We’ve all seen them. Those people born to be athletes. If you’re a frequent race goer, you can spot these elites a mile away. Heck, just turn on the Olympics and watch a track and field event—those runners just look born to run. So, can someone really be born to run? Or conversely, can someone really be born a bad runner?
Well, yes and no. Anyone can be a runner. But some of us that need to work a bit harder than others to hit certain athletic goals. Why is that? Well, it’s complicated. Aaptiv chatted with two experts and learned that there are a few major factors that come into play in determining your inclination toward running.
It’s no secret that some bodies have a bit more, shall we say, athletic prowess than others. This definitely is true for running. The way a person is genetically built can predispose them to excelling in sprinting or distance training.
Just as there are certain genetic characteristics that give an edge in sports, there are certain body types or structural characteristics that can make someone seem “bad” at running. Specifically, these characteristics can predispose a runner to injury, causing setback after setback—and potentially fueling that “I’m a bad runner” fire.
Nicholas M. Licameli, physical therapist at Professional Physical Therapy, explains that some of the most common genetically-tied characteristics are flat feet, shallow hip sockets, “bow” legs or “knock knees,” ligament laxity (a.k.a. joint instability), and even a family history of osteoarthritis.
The good news is, the way your body is shaped isn’t the end all be all for your running career. “The physiological makeup that you’re born with may help you or give you an advantage when you first start running, but any improvement you make will come from training,” explains Daniel Giordano, DPT, CSCS and co-Founder of Bespoke Treatments. So even if you’re not born with gazelle-like legs, you can still work your way up and improve.
Start training today with Aaptiv. We’ve got cardio and strength class across multiple categories and all levels.
OK, here’s the major player in the running game—your muscles. Namely, your muscle fibers play a role in how “good” or “bad” of a runner you are.

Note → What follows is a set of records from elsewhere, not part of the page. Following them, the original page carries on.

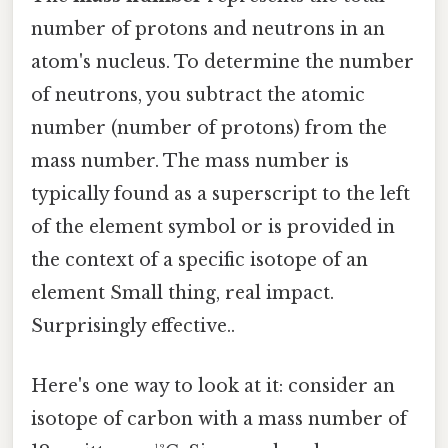
number of protons and neutrons in an
atom's nucleus. To determine the number
of neutrons, you subtract the atomic
number (number of protons) from the
mass number. The mass number is
typically found as a superscript to the left
of the element symbol or is provided in
the context of a specific isotope of an
element Small thing, real impact.
Surprisingly effective..
Here's one way to look at it: consider an
isotope of carbon with a mass number of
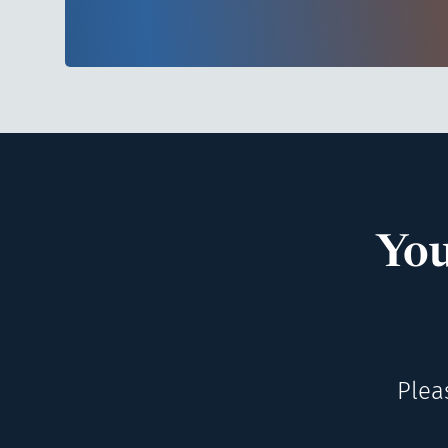
You
Plea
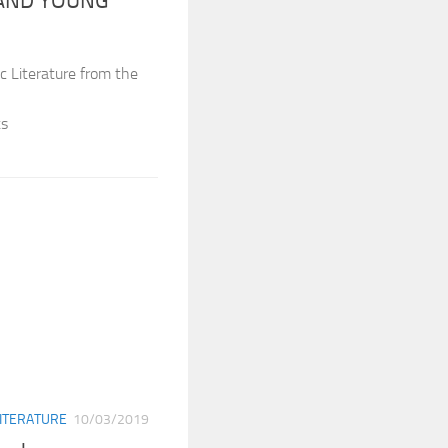
 AND YOUNG
c Literature from the
ts
ITERATURE
10/03/2019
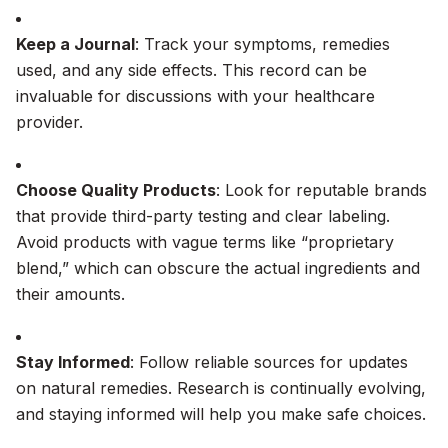
Keep a Journal
: Track your symptoms, remedies
used, and any side effects. This record can be
invaluable for discussions with your healthcare
provider.
Choose Quality Products
: Look for reputable brands
that provide third-party testing and clear labeling.
Avoid products with vague terms like “proprietary
blend,” which can obscure the actual ingredients and
their amounts.
Stay Informed
: Follow reliable sources for updates
on natural remedies. Research is continually evolving,
and staying informed will help you make safe choices.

“In general, we have two types of muscle fibers: slow twitch (type I) and fast twitch (type II),” explains Licameli. Slow twitch muscle fibers are responsible for activities that are low intensity and have a long duration (think long distance walking or running). Fast twitch muscle fibers are responsible for activities that are high intensity with a short duration (think sprinting and weightlifting), he says.

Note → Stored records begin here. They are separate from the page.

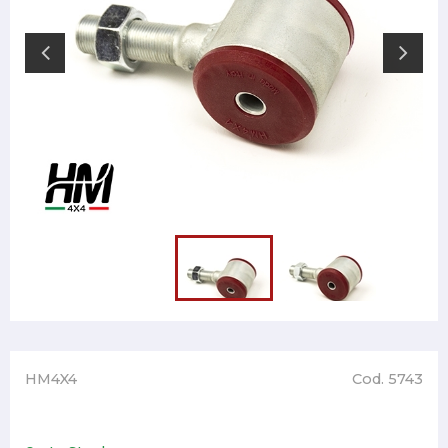
HM4X4
Cod. 5743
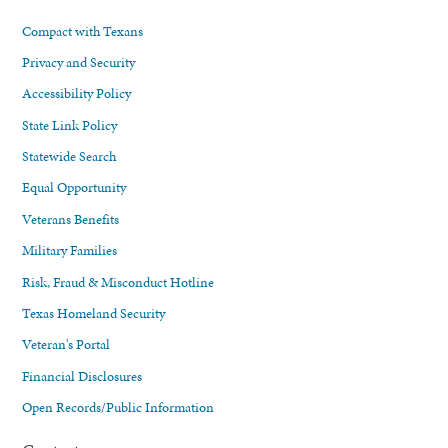
Compact with Texans
Privacy and Security
Accessibility Policy
State Link Policy
Statewide Search
Equal Opportunity
Veterans Benefits
Military Families
Risk, Fraud & Misconduct Hotline
Texas Homeland Security
Veteran's Portal
Financial Disclosures
Open Records/Public Information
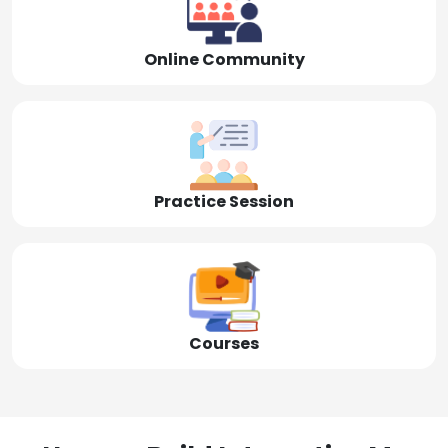
Online Community
Practice Session
Courses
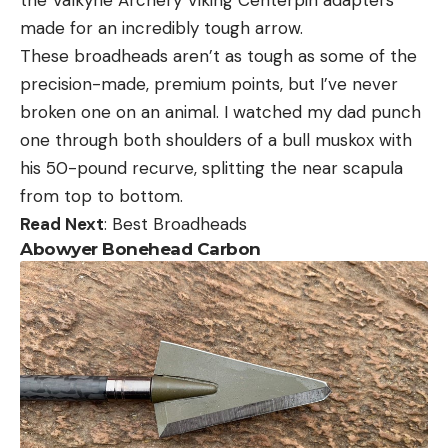
made for an incredibly tough arrow.
These broadheads aren’t as tough as some of the
precision-made, premium points, but I’ve never
broken one on an animal. I watched my dad punch
one through both shoulders of a bull muskox with
his 50-pound recurve, splitting the near scapula
from top to bottom.
Read Next
: Best Broadheads
Abowyer Bonehead Carbon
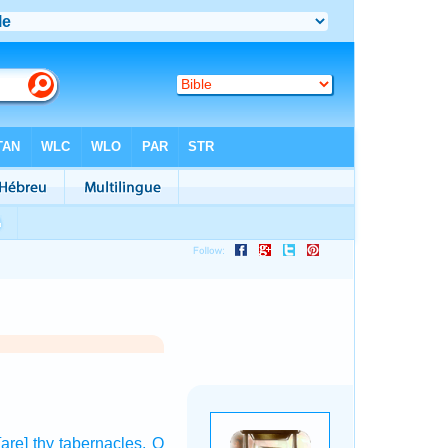
[are] thy tabernacles,
O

“Fast twitch fibers have the most potential for growth, which is why the winner of the New York marathon looks different than the champion sprinter or weightlifter,” he says.
We’re made up of different percentages of each fiber type, says Licameli. Again, this is based on our genetics. “Some of us have more fast twitch, while others have more slow twitch,” he says. “This would theoretically predispose certain individuals to be poorer endurance runners, but better sprinters or weightlifters, or better endurance runners, but poorer sprinters or weightlifters.” So, you might not be predisposed to winning the NYC Marathon, but you may be built to crush a 5K.

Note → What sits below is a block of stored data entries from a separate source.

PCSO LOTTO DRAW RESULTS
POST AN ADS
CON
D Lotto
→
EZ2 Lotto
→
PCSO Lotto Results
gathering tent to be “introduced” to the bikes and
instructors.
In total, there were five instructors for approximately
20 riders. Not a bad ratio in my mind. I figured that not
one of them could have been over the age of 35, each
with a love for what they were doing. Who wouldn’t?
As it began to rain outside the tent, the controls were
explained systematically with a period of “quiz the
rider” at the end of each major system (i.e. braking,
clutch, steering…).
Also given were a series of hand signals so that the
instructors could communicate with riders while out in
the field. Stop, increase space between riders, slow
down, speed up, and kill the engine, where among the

No matter what your build, you can always work on building more muscle and getting stronger. Get started with an Aaptiv strength training workout.
Your Lungs and Your Blood
Two other major players in the running game: VO2 max and your lactate threshold, says Giordano. As a reminder, VO2 max references the maximum amount of oxygen that can be consumed per minute while exercising. “Runners with a naturally high VO2 max will be able to deliver more oxygen to their muscles, which may make is easier to run at a quicker pace,” explains Giordano.
Another genetic disposition that can affect your performance is your lactate threshold. (Another vocab reminder: this is the point at which lactate begins to accumulate in your blood, says Giordano.) So why does this matter? Those with a naturally high lactate threshold may be able to hold a stronger pace for a longer period of time, he says.
But hold up…
None of this is a perfect science, explains Licameli. “Regardless of your genetically determined ratio of fiber type, for the most part, you can train and enhance either type,” he says. “You get what you train.” For example, if a person has a high percentage of fast twitch fibers, but trains strictly for endurance, they can still see gains in slow twitch development, he says. You’re still in a lot of control.
“Running isn’t just about running,” explains Giordano. “You need to be strong enough to run.” He suggests working on mobility and stability on a daily basis. Eating properly will also help you improve any running goal. It takes more than a genetic disposition for certain legs and a ton of slow twitch muscles to be a runner. Anyone can and is a runner.
“Running is a sport that is mental and physical,” says Giordano. “In order to be a talented runner, you must be mentally prepared to push yourself through a run or through a training session.”